Lets compare vitamin content per 100 grams of Boiled Cauliflower vs Young Pods With Seeds Cowpeas:
- 100 grams of Boiled Cauliflower have 1.3 times more Vitamin C than Young Pods With Seeds Cowpeas.
- While 100 g of Raw Young Pods With Seeds Cowpeas contain 68 times more Vitamin A, 3.6 times more Vitamin B1, 2.7 times more Vitamin B2, 2.9 times more Vitamin B3, 1.9 times more Vitamin B5, 7 times more Vitamin E and 2.3 times more Vitamin K than Boiled and Drained Cauliflower.
- Both Boiled Cauliflower and Young Pods With Seeds Cowpeas provide similar amounts of Vitamin B6 and Vitamin B9 per 100 grams.
- 100 grams of Boiled Cauliflower have insufficient amounts of Vitamin A and Vitamin E
- Both Boiled and Drained Cauliflower as well as Raw Young Pods With Seeds Cowpeas have insufficient amounts of Vitamin B12 and Vitamin D in 100 grams.
Comparing minerals per 100 grams for Boiled Cauliflower vs Young Pods With Seeds Cowpeas:
- 100 g of Raw Young Pods With Seeds Cowpeas contain 4.1 times more Calcium, 5.6 times more Copper, 3.1 times more Iron, 6.4 times more Magnesium, 2.3 times more Manganese, 2 times more Phosphorus, 1.5 times more Potassium and 2 times more Zinc than Boiled and Drained Cauliflower.
- Both Boiled Cauliflower and Young Pods With Seeds Cowpeas contain similar levels of Water per 100 grams.
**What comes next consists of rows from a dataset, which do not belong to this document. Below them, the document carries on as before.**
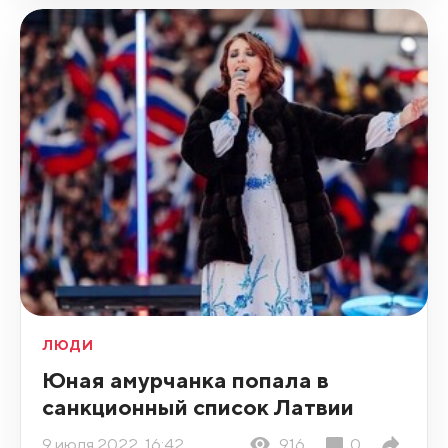
ЛЮДИ
Юная амурчанка попала в
санкционный список Латвии
9 июля 2022, 16:42
916
0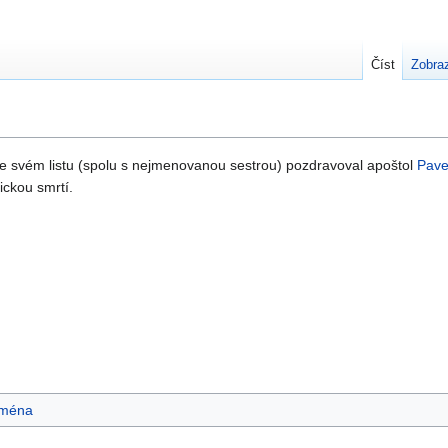
Číst
Zobraz
ve svém listu (spolu s nejmenovanou sestrou) pozdravoval apoštol
Pave
ickou smrtí.
ména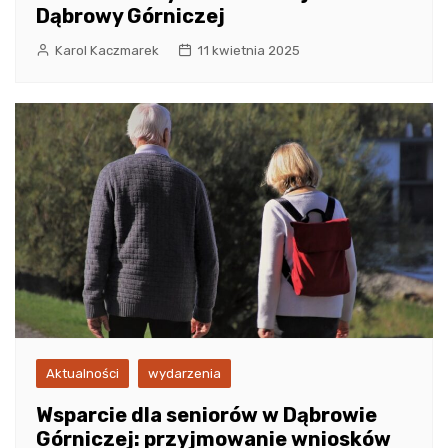
Dąbrowy Górniczej
Karol Kaczmarek
11 kwietnia 2025
Aktualności
wydarzenia
Wsparcie dla seniorów w Dąbrowie
Górniczej: przyjmowanie wniosków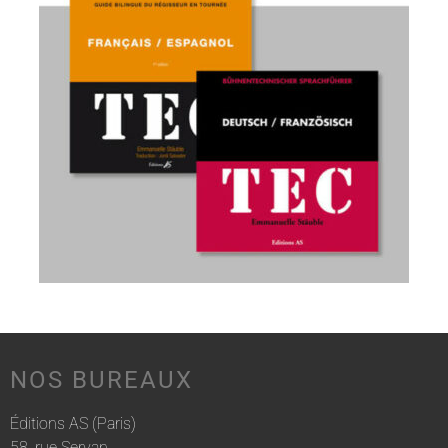
NOS BUREAUX
Éditions AS (Paris)
58, rue Servan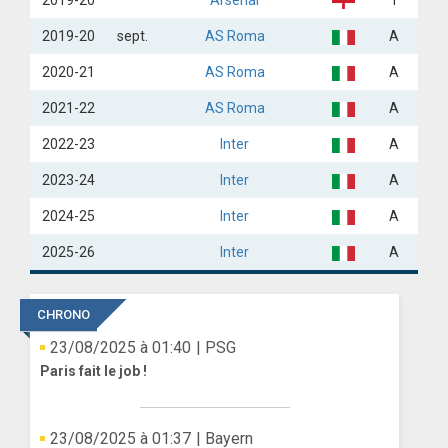
2019-20
Arsenal
1
2019-20
sept.
AS Roma
A
2020-21
AS Roma
A
2021-22
AS Roma
A
2022-23
Inter
A
2023-24
Inter
A
2024-25
Inter
A
2025-26
Inter
A
CHRONO
23/08/2025 à 01:40
| PSG
Paris fait le job !
23/08/2025 à 01:37
| Bayern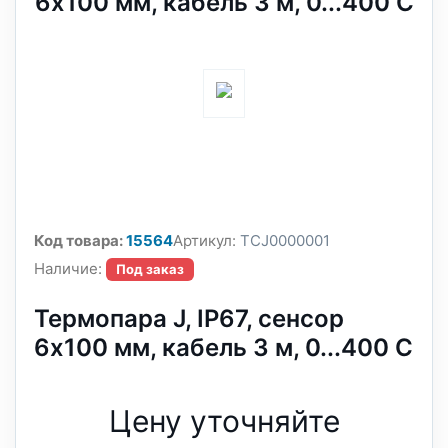
6x100 мм, кабель 3 м, 0...400 C
Код товара:
15564
Артикул:
TCJ0000001
Наличие:
Под заказ
Термопара J, IP67, сенсор
6x100 мм, кабель 3 м, 0...400 C
Цену уточняйте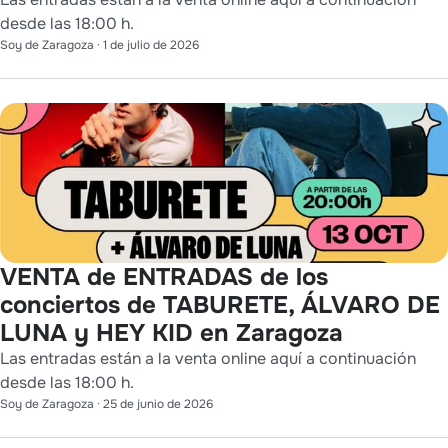
desde las 18:00 h.
Soy de Zaragoza
·
1 de julio de 2026
VENTA de ENTRADAS de los
conciertos de TABURETE, ÁLVARO DE
LUNA y HEY KID en Zaragoza
Las entradas están a la venta online aquí a continuación
desde las 18:00 h.
Soy de Zaragoza
·
25 de junio de 2026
- 100 grams of Boiled Cauliflower lack sufficient amounts of Calcium, Copper and Zinc
- Both Boiled and Drained Cauliflower as well as Raw Young Pods With Seeds Cowpeas lack sufficient amounts of Selenium in 100 grams.
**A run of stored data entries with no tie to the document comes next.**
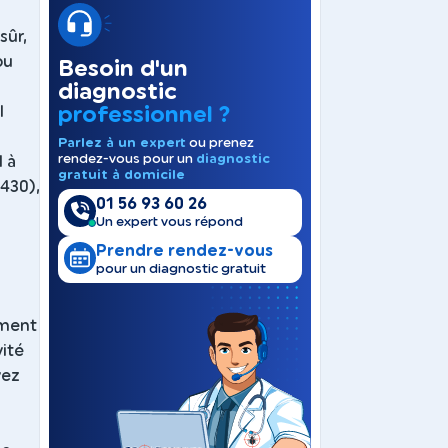
sûr,
ou
Besoin d'un
diagnostic
professionnel ?
l
Parlez à un expert
ou prenez
rendez-vous pour un
diagnostic
l à
gratuit à domicile
8430),
01 56 93 60 26
Un expert vous répond
Prendre rendez-vous
pour un diagnostic gratuit
ement
vité
vez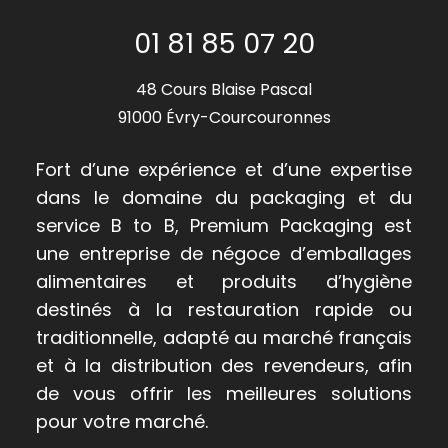
01 81 85 07 20
48 Cours Blaise Pascal
91000 Évry-Courcouronnes
Fort d’une expérience et d’une expertise
dans le domaine du packaging et du
service B to B, Premium Packaging est
une entreprise de négoce d’emballages
alimentaires et produits d’hygiène
destinés à la restauration rapide ou
traditionnelle, adapté au marché français
et à la distribution des revendeurs, afin
de vous offrir les meilleures solutions
pour votre marché.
Comparison of macro-nutrients per 100 grams:
- 100 grams of Boiled Cauliflower have 3.2 times more Omega 3 than Young Pods With Seeds Cowpeas.
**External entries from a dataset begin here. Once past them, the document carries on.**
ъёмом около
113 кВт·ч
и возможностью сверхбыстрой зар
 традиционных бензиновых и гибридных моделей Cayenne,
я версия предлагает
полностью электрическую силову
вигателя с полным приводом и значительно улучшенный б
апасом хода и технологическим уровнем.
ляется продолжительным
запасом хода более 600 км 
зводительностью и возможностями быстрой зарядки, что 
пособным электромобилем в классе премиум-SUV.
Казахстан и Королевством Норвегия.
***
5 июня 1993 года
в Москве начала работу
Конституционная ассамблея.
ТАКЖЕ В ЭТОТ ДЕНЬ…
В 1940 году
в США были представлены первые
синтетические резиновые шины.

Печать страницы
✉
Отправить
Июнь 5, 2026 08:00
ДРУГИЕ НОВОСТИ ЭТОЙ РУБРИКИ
- While 100 g of Raw Young Pods With Seeds Cowpeas contain 2.3 times more Carbohydrate, 2.4 times more Sugars, 1.4 times more Fiber and 1.8 times more Protein than Boiled and Drained Cauliflower.
- Both Boiled and Drained Cauliflower as well as Raw Young Pods With Seeds Cowpeas provide inadequate amounts of Energy and Omega 6 in 100 grams.